I recently was alerted to an experiment that was conducted in the 1970’s by David L. Rosenhan from Stanford University.  In short he placed people with no mental health issues in psychiatric facilities and got them to simulate very vague symptoms that may or may not be consistent with schizophrenia.

The results were stunning and it was apparent that people  were judged more by a diagnosis regardless of whether or not it was actually consistent with their behaviour or not.  Please take a moment to watch the YouTube video linked to this…

It did garner a lot of criticism and today we hope that our diagnosis of mental health issues is better – but it still seems that sometimes the public perceptions of what is normal may not have caught up and are quite possibly 1970’s (or earlier) in layman thinking.

What do I mean?  It means that the professionals who deal with the issues understand the process of stigma and it’s impact on those with or without mental health issues and diagnosis is not a rapid process anymore.  But have the public caught up?

This link  has a great discussion of how we can all end the stigma.

From Sane the figures below speak to how prevalent mental health issues are…

What are the figures?

  • Nearly half (45%) of the population will experience a mental disorder at some stage in their lives.
  • Almost one in five Australians (20%) will experience a mental illness in a 12-month period.
  • During a one-year period, anxiety disorders will affect 14% of the population and depression will affect 6%.
  • Depression is one of the most common conditions in young people and increases during adolescence.
  • At least one third of young people have had an episode of mental illness by the time they are 25 years old.
  • Research indicates that people receiving treatment for a mental illness are no more violent or dangerous than the
    general population.
  • People living with a mental illness are more likely to be victims of violence, especially self-harm.
  • Mental illnesses are not purely ‘psychological’ and can have many physical features.
  • Anyone can develop a mental illness and no one is immune to mental health problems.
  • Most people with mental illness recover well and are able to lead fulfilling lives in the community when they receive appropriate ongoing treatment and support.
  • Women were more likely than men to use services for mental health problems.
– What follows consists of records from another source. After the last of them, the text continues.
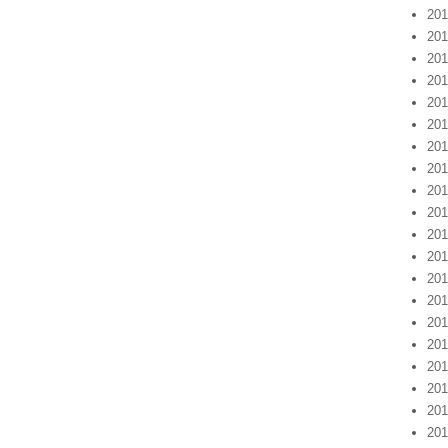
20
20
20
20
20
20
20
20
20
20
20
20
20
20
20
20
20
20
20
20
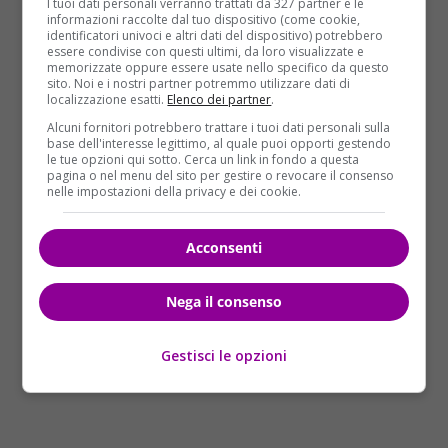
I tuoi dati personali verranno trattati da 327 partner e le
Dal canto loro
i dirigenti rossoneri
hanno
informazioni raccolte dal tuo dispositivo (come cookie,
identificatori univoci e altri dati del dispositivo) potrebbero
intenzione di affrontare il tema con il giocatore
essere condivise con questi ultimi, da loro visualizzate e
cercando di capire se qualcosa non funziona ma
memorizzate oppure essere usate nello specifico da questo
sito. Noi e i nostri partner potremmo utilizzare dati di
partendo dal presupposto che
Donnarumma è
localizzazione esatti.
Elenco dei partner
.
inamovibile
, gode della massima fiducia, ha un
Alcuni fornitori potrebbero trattare i tuoi dati personali sulla
contratto che va rispettato, è parte dell’asse
base dell'interesse legittimo, al quale puoi opporti gestendo
le tue opzioni qui sotto. Cerca un link in fondo a questa
portante su cui Rino Gattuso sta costruendo il suo
pagina o nel menu del sito per gestire o revocare il consenso
Milan, e non è sul mercato. Secondo quanto filtra,
nelle impostazioni della privacy e dei cookie.
negli ambienti rossoneri la mossa legale dell’agente
del portiere, Mino Raiola, è vista come un tentativo di
Acconsenti
creare instabilità. Un’accusa molto pesante.
Nega il consenso
Gestisci le opzioni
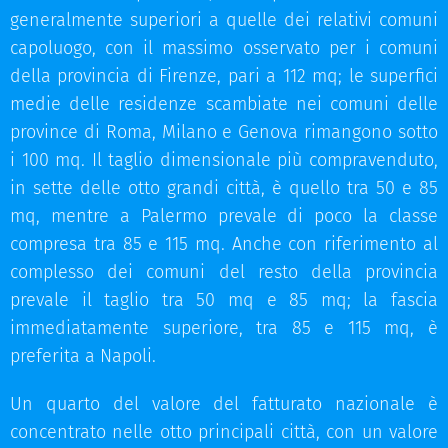
generalmente superiori a quelle dei relativi comuni
capoluogo, con il massimo osservato per i comuni
della provincia di Firenze, pari a 112 mq; le superfici
medie delle residenze scambiate nei comuni delle
province di Roma, Milano e Genova rimangono sotto
i 100 mq. Il taglio dimensionale più compravenduto,
in sette delle otto grandi città, è quello tra 50 e 85
mq, mentre a Palermo prevale di poco la classe
compresa tra 85 e 115 mq. Anche con riferimento al
complesso dei comuni del resto della provincia
prevale il taglio tra 50 mq e 85 mq; la fascia
immediatamente superiore, tra 85 e 115 mq, è
preferita a Napoli.
Un quarto del valore del fatturato nazionale è
concentrato nelle otto principali città, con un valore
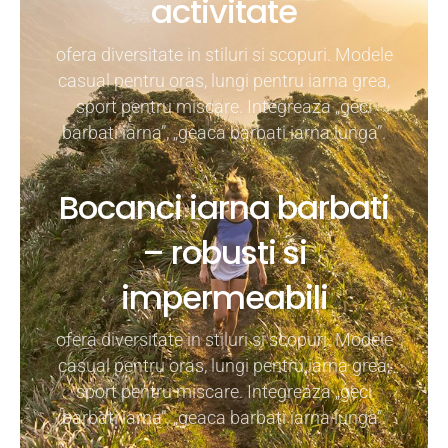
activitate
ofera diversitate in stiluri si scopuri. Modele
casual pentru oras, lungi pentru iarna grea,
sport pentru miscare. Integreaza „geci
barbati iarna”, „geaca barbati iarna lunga”.
Bocanci iarna barbati
– robusti si
impermeabili
ofera diversitate in stiluri si scopuri. Modele
casual pentru oras, lungi pentru iarna grea,
sport pentru miscare. Integreaza „geci
barbati iarna”, „geaca barbati iarna lunga”.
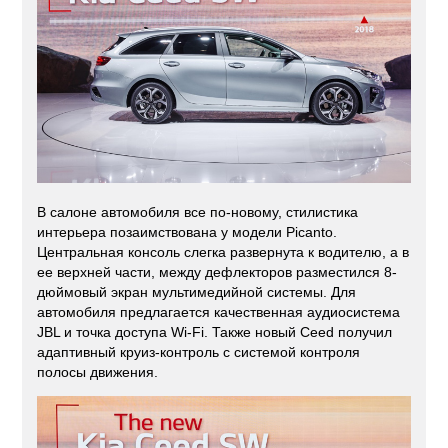
В салоне автомобиля все по-новому, стилистика
интерьера позаимствована у модели Picanto.
Центральная консоль слегка развернута к водителю, а в
ее верхней части, между дефлекторов разместился 8-
дюймовый экран мультимедийной системы. Для
автомобиля предлагается качественная аудиосистема
JBL и точка доступа Wi-Fi. Также новый Ceed получил
адаптивный круиз-контроль с системой контроля
полосы движения.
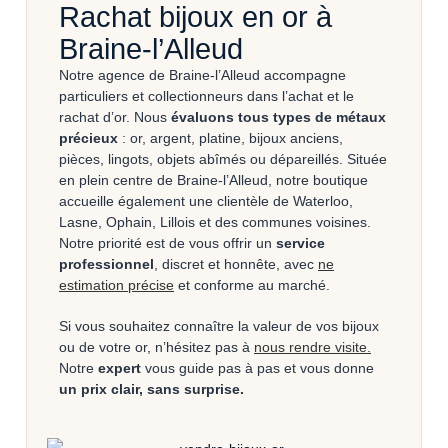
Rachat bijoux en or à
Braine-l’Alleud
Notre agence de Braine-l’Alleud accompagne
particuliers et collectionneurs dans l’achat et le
rachat d’or. Nous
évaluons tous types de métaux
précieux
: or, argent, platine, bijoux anciens,
pièces, lingots, objets abîmés ou dépareillés. Située
en plein centre de Braine-l’Alleud, notre boutique
accueille également une clientèle de Waterloo,
Lasne, Ophain, Lillois et des communes voisines.
Notre priorité est de vous offrir un
service
professionnel
, discret et honnête, avec
ne
estimation précise
et conforme au marché.
Si vous souhaitez connaître la valeur de vos bijoux
ou de votre or, n’hésitez pas à
nous rendre visite
.
Notre
expert
vous guide pas à pas et vous donne
un prix clair, sans surprise.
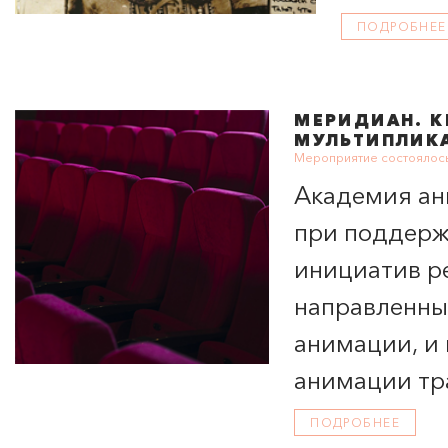
ПОДРОБНЕЕ
МЕРИДИАН
. 
МУЛЬТИПЛИК
Мероприятие состоялось
Академия ани
при поддерж
инициатив р
направленны
анимации, и 
анимации тр
Хитрука
ПОДРОБНЕЕ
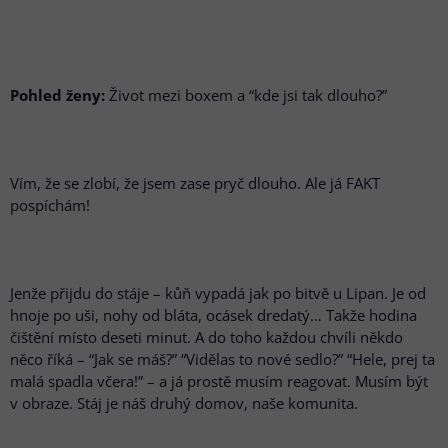
Pohled ženy:
Život mezi boxem a “kde jsi tak dlouho?”
Vím, že se zlobí, že jsem zase pryč dlouho. Ale já FAKT
pospíchám!
Jenže přijdu do stáje – kůň vypadá jak po bitvě u Lipan. Je od
hnoje po uši, nohy od bláta, ocásek dredatý… Takže hodina
čištění místo deseti minut. A do toho každou chvíli někdo
něco říká – “Jak se máš?” “Vidělas to nové sedlo?” “Hele, prej ta
malá spadla včera!” – a já prostě musím reagovat. Musím být
v obraze. Stáj je náš druhý domov, naše komunita.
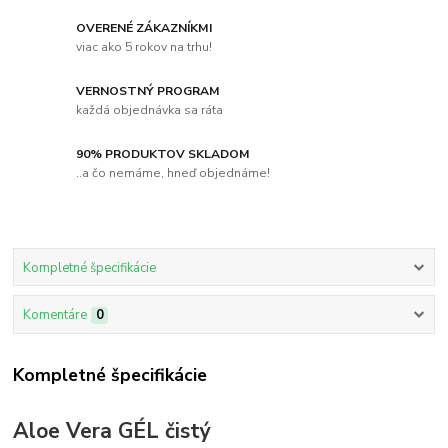
OVERENÉ ZÁKAZNÍKMI
viac ako 5 rokov na trhu!
VERNOSTNÝ PROGRAM
každá objednávka sa ráta
90% PRODUKTOV SKLADOM
..a čo nemáme, hneď objednáme!
Kompletné špecifikácie
Komentáre
0
Kompletné špecifikácie
Aloe Vera GÉL čistý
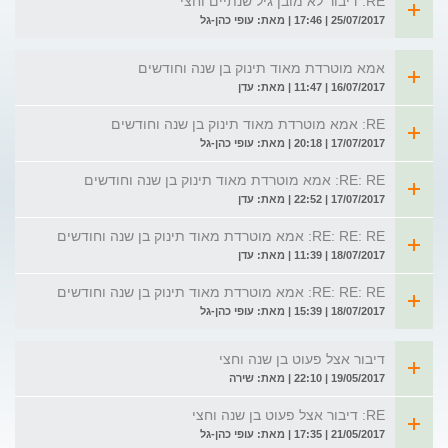
RE: דיבור לא מובן גיל שנתיים וחצי
25/07/2017 | 17:46 | מאת: עופי כהן-גל
אמא מוטרדת מאוד תינוק בן שנה וחודשים
16/07/2017 | 11:47 | מאת: עדן
RE: אמא מוטרדת מאוד תינוק בן שנה וחודשים
17/07/2017 | 20:18 | מאת: עופי כהן-גל
RE: RE: אמא מוטרדת מאוד תינוק בן שנה וחודשים
17/07/2017 | 22:52 | מאת: עדן
RE: RE: RE: אמא מוטרדת מאוד תינוק בן שנה וחודשים
18/07/2017 | 11:39 | מאת: עדן
RE: RE: RE: אמא מוטרדת מאוד תינוק בן שנה וחודשים
18/07/2017 | 15:39 | מאת: עופי כהן-גל
דיבור אצל פעוט בן שנה וחצי
19/05/2017 | 22:10 | מאת: שירה
RE: דיבור אצל פעוט בן שנה וחצי
21/05/2017 | 17:35 | מאת: עופי כהן-גל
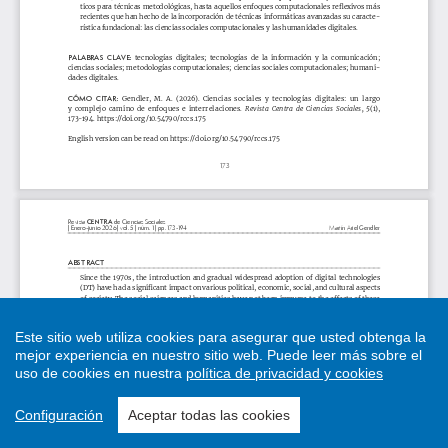
Este sitio web utiliza cookies para asegurar que usted obtenga la
mejor experiencia en nuestro sitio web.
Puede leer más sobre el
uso de cookies en nuestra
política de privacidad y cookies
Configuración
Aceptar todas las cookies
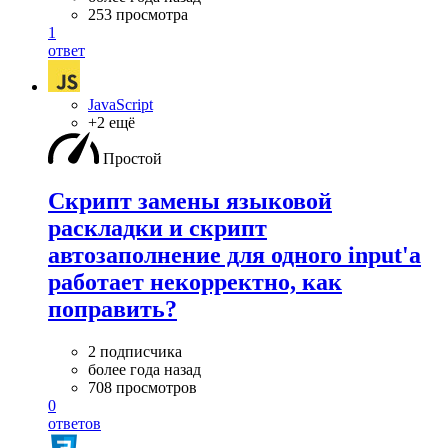
253 просмотра
1
ответ
JavaScript
+2 ещё
Простой
Скрипт замены языковой
раскладки и скрипт
автозаполнение для одного input'а
работает некорректно, как
поправить?
2 подписчика
более года назад
708 просмотров
0
ответов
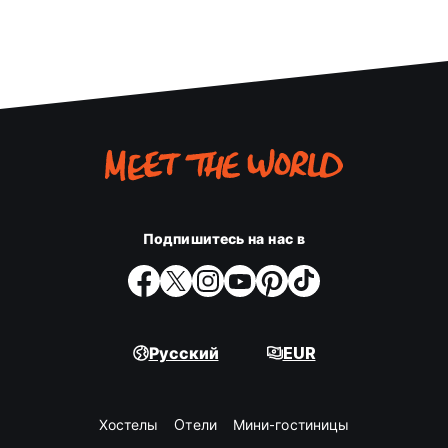
Подпишитесь на нас в
Русский
EUR
Хостелы
Oтели
Мини-гостиницы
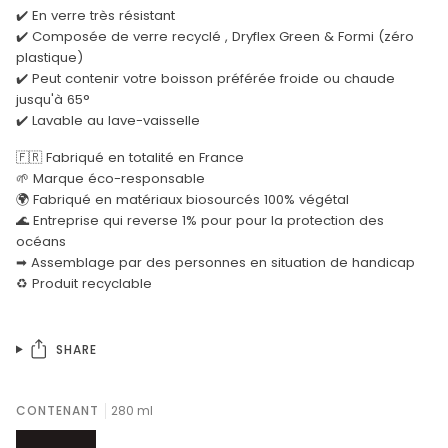
✔️ En verre très résistant
✔️ Composée de verre recyclé , Dryflex Green & Formi (zéro
plastique)
✔️ Peut contenir votre boisson préférée froide ou chaude
jusqu'à 65°
✔️ Lavable au lave-vaisselle
🇫🇷 Fabriqué en totalité en France
🌱 Marque éco-responsable
🌍 Fabriqué en matériaux biosourcés 100% végétal
🌊 Entreprise qui reverse 1% pour pour la protection des
océans
➡ Assemblage par des personnes en situation de handicap
♻️ Produit recyclable
SHARE
CONTENANT
280 ml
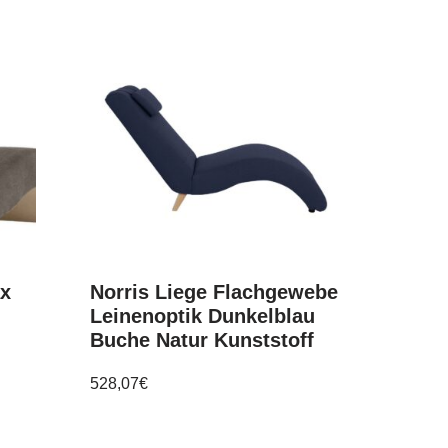
ax
Norris Liege Flachgewebe
Leinenoptik Dunkelblau
Buche Natur Kunststoff
528,07
€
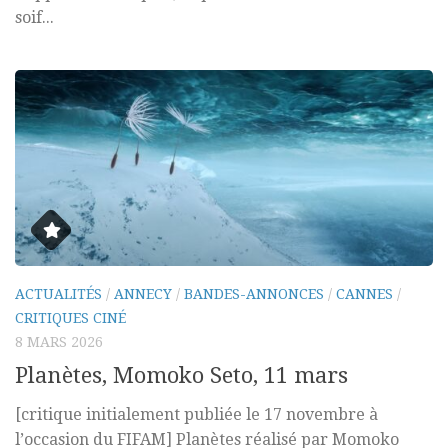
soif...
ACTUALITÉS
/
ANNECY
/
BANDES-ANNONCES
/
CANNES
/
CRITIQUES CINÉ
8 MARS 2026
Planètes, Momoko Seto, 11 mars
[critique initialement publiée le 17 novembre à
l’occasion du FIFAM] Planètes réalisé par Momoko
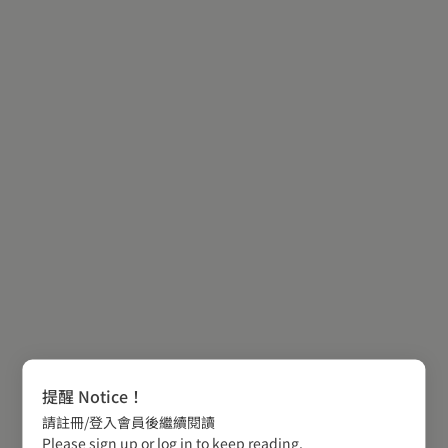
提醒 Notice！
請註冊/登入會員後繼續閱讀
Please sign up or log in to keep reading.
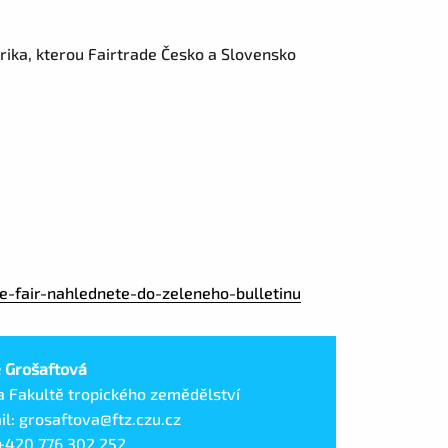
arika, kterou Fairtrade Česko a Slovensko
e-fair-nahlednete-do-zeleneho-bulletinu
e Grošaftová
a Fakultě tropického zemědělství
il: grosaftova@ftz.czu.cz
 +420 776 302 252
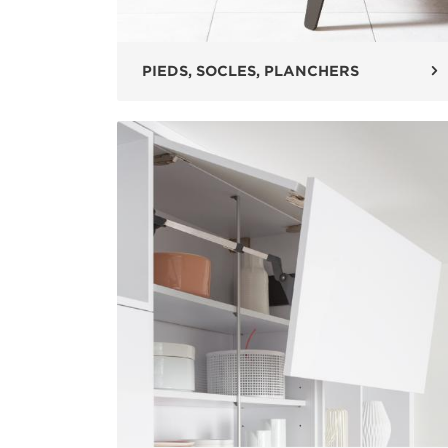
PIEDS, SOCLES, PLANCHERS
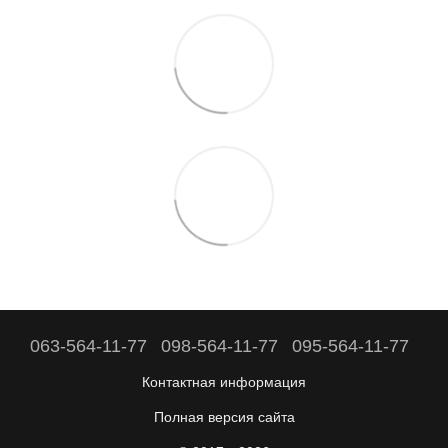
063-564-11-77
098-564-11-77
095-564-11-77
Контактная информация
Полная версия сайта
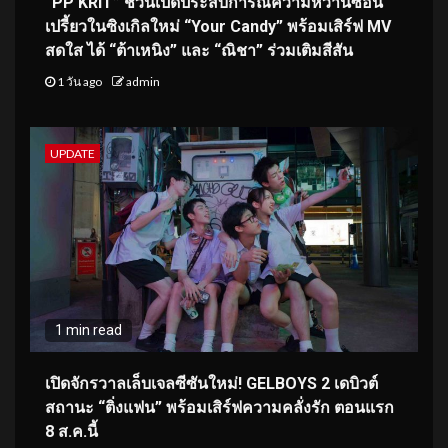
“PP KRIT” ชวนเปิดประสบการณ์ความหวานซ่อน
เปรี้ยวในซิงเกิลใหม่ “Your Candy” พร้อมเสิร์ฟ MV
สดใส ได้ “ต้าเหนิง” และ “ณิชา” ร่วมเติมสีสัน
1 วัน ago
admin
UPDATE
1 min read
เปิดจักรวาลเล็บเจลซีซันใหม่! GELBOYS 2 เดบิวต์
สถานะ “ติ่งแฟน” พร้อมเสิร์ฟความคลั่งรัก ตอนแรก
8 ส.ค.นี้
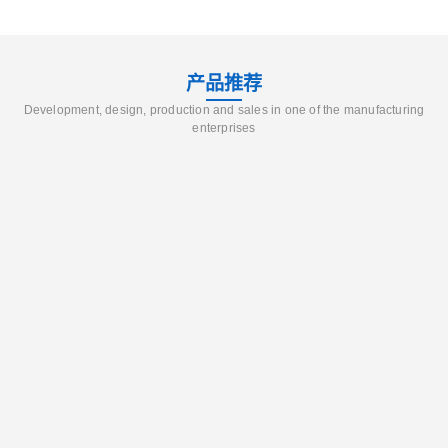
产品推荐
Development, design, production and sales in one of the manufacturing
enterprises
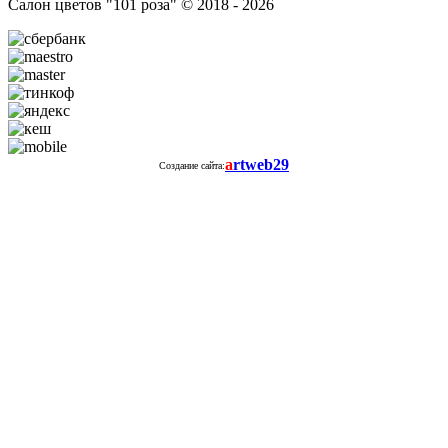
Салон цветов "101 роза" © 2018 - 2026
a
rtweb29
Создание сайта:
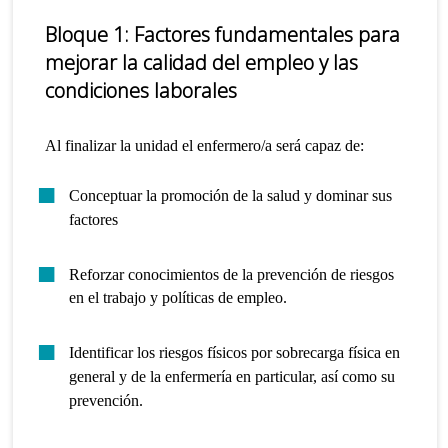
Bloque 1:
Factores fundamentales para
mejorar la calidad del empleo y las
condiciones laborales
Al finalizar la unidad el enfermero/a será capaz de:
Conceptuar la promoción de la salud y dominar sus
factores
Reforzar conocimientos de la prevención de riesgos
en el trabajo y políticas de empleo.
Identificar los riesgos físicos por sobrecarga física en
general y de la enfermería en particular, así como su
prevención.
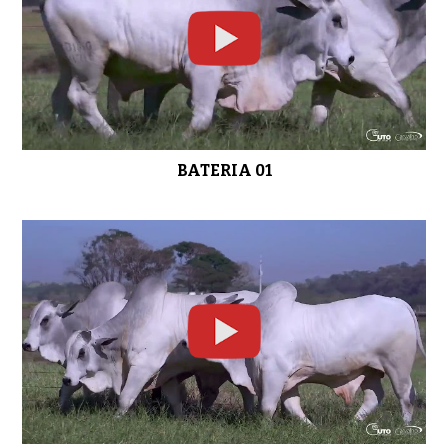
BATERIA 06
0:31
BATERIA 01
BATERIA 07
0:29
LOTE 01
0:33
LOTE 02
0:29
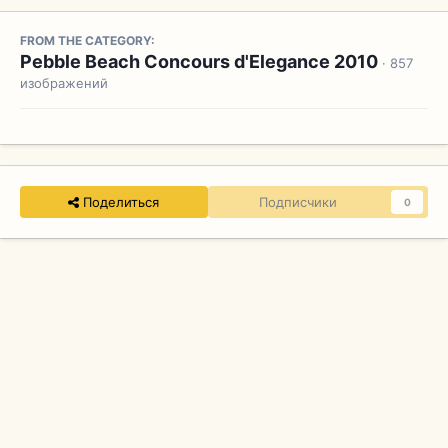
FROM THE CATEGORY:
Pebble Beach Concours d'Elegance 2010
· 857
изображений
Поделиться
Подписчики
0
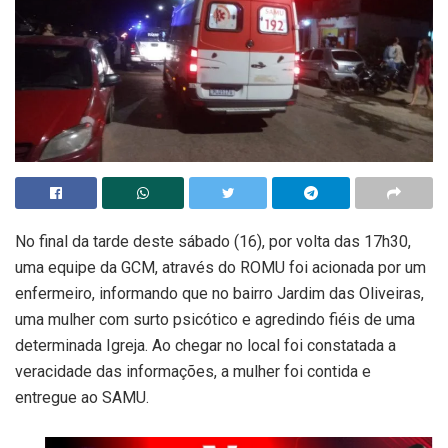
No final da tarde deste sábado (16), por volta das 17h30,
uma equipe da GCM, através do ROMU foi acionada por um
enfermeiro, informando que no bairro Jardim das Oliveiras,
uma mulher com surto psicótico e agredindo fiéis de uma
determinada Igreja. Ao chegar no local foi constatada a
veracidade das informações, a mulher foi contida e
entregue ao SAMU.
Approximately two-thirds of people with a mental illness do not receive treatment in a 12-month period.
  • It is estimated that up to 85% of homeless people have a mental illness.

I would argue that what we see as mental illness is totally dependent upon what we think is normal at any given time and that that normal changes, lots!  If most or many of us experience some mental health problem – perhaps it is a normal part of life to at one time or other have a mental health issue.

I think we need to stop talking about normal behaviour and start looking to what is “helpful” and/or “useful” and/or “constructive”.

Normal can also be used as an excuse not to deal with something or continue to stigmatise someone else rather than deal with someone’s your own discriminatory or damaging patterns of behaviour.

“It’s normal to be jealous” comes to mind.  Jealousy can be extremely harmful behaviour if acted upon and then justifying it away as normal is not really helpful.

Jealousy is a choice, depression is not.   How we choose to deal with either is also a choice.  Healing can be a conscious endeavour, a concerted choice.